Boda boda boys mobilised to support the NRM
One interesting feature of Ugandan politics is that there is little sign of an official ‘purdah’ period during which public servants stand aside from supporting or promoting government policies so that they are not seen as partisan.  Another interesting feature is the fact the President can apparently use government funds to support his own campaign for re-election.  Out on the campaign trail, political incentives include salt, soap and sugar, as well as T-shirts and, indeed, envelopes of money for particular ‘good causes’.  Over the last couple of weeks we have seen enormous payments of sh20 million (about £6,000) to each sitting MP, apparently to help them ‘monitor’ government programmes in their constituencies.  This is not the first time that this has happened over the last few years, or indeed, months.  In fact, some years ago it was reported that MPs received a substantial payment of sh5 million at the same time as they were being asked to support an extension to the President's term of office beyond existing constitutional limits.  As most MPs are out on the campaign trail, it is difficult to know how they are going to use their sh20 million for its official purpose.  Only nine out of 326 MPs have returned the cash to the national coffers, citing what they regard as inappropriate or unjustifiable payment.  Meanwhile, civil societies including the Anti-Corruption Coalition Uganda are to institute court proceedings against any MP who does not do this.  Coincidentally, while all this has been going on, some opposition politicians have changed sides and joined the ruling party.  

Parliament building.

Unfortunately, the money for these payments to MPs, sh6.5 billion in all, had to come from somewhere.  The Minister of Finance is reported as saying that the government has completely run out of money.  The work of several ministries, including education, agriculture and health, is being curtailed.  The examples given include expenditure on schools, such as support for USE and school budgets, and provision of certain treatments in hospitals.  It also includes the work which Stuart and I are doing to train the inspectors.  Indeed, it may even include inspection itself.  The funding of the police and army, however, does not seem to be affected and, indeed, thirty community vigilantes are being trained in each local area to help ‘keep the peace’ during the election.  That makes for a lot of security if you include the many armed private security firms.

With all this going on, no wonder Uganda is looking over its shoulder at the Ivory Coast, Tunisia and Egypt.  The omens are not great for leaders who outstay their welcome these days.  Not every politician returns for the new term.

And on top of it all, we have the weather forecast. Apparently La Nina is expected to cause extreme hot spells until May.  Uganda will have widespread drought and ‘rampant’ outbreaks of fire resulting in an ‘increase in human and animal diseases and food shortage’ (Daily Monitor).  At this stage in the hot season, already we are seeing forty or fifty jerry cans placed in lines at the water pumps (or, even in the roadside gutters) and a steady stream of women and children, and the occasional man, trudging up and down the road laden with heavy water containers.  Some areas of Kampala have been without water for long periods, notably the office where we work.  All calculated to aggravate a hungry, poor and frustrated population.

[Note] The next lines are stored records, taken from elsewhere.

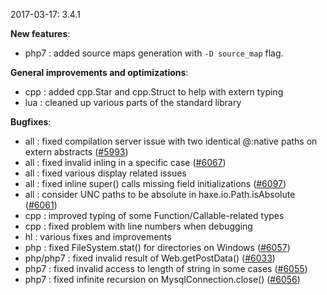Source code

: 2017-03-17: 3.4.1

__New features__:

* php7 : added source maps generation with `-D source_map` flag.

__General improvements and optimizations__:

* cpp : added cpp.Star and cpp.Struct to help with extern typing
* lua : cleaned up various parts of the standard library

__Bugfixes__:

* all : fixed compilation server issue with two identical @:native paths on extern abstracts ([#5993](https://github.com/HaxeFoundation/haxe/issues/5993))
* all : fixed invalid inling in a specific case ([#6067](https://github.com/HaxeFoundation/haxe/issues/6067))
* all : fixed various display related issues
* all : fixed inline super() calls missing field initializations ([#6097](https://github.com/HaxeFoundation/haxe/issues/6097))
* all : consider UNC paths to be absolute in haxe.io.Path.isAbsolute ([#6061](https://github.com/HaxeFoundation/haxe/issues/6061))
* cpp : improved typing of some Function/Callable-related types
* cpp : fixed problem with line numbers when debugging
* hl : various fixes and improvements
* php : fixed FileSystem.stat() for directories on Windows ([#6057](https://github.com/HaxeFoundation/haxe/issues/6057))
* php/php7 : fixed invalid result of Web.getPostData() ([#6033](https://github.com/HaxeFoundation/haxe/issues/6033))
* php7 : fixed invalid access to length of string in some cases ([#6055](https://github.com/HaxeFoundation/haxe/issues/6055))
* php7 : fixed infinite recursion on MysqlConnection.close() ([#6056](https://github.com/HaxeFoundation/haxe/issues/6056))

Collecting water before and after school is a real bind...

Stuart and I, however, will be safely at home over the election period, under strict instructions from VSO not to leave the compound.  We have bought our stores of food and water and have an excellent supply of beer, gin and the very best malt whisky.  We have plenty of books, the internet (if it still works) and good friends next door.  What more could we want?

And who knows, after it’s all over, maybe we’ll venture out to find new brooms at work sweeping away the past and cleaning up in preparation for a new year and a new era.  Perhaps we will be privileged to witness a new Uganda where young people flourish and grow tall, where they are nurtured, protected and valued and where every child is able to learn and to develop the skills to become an active and productive Ugandan citizen.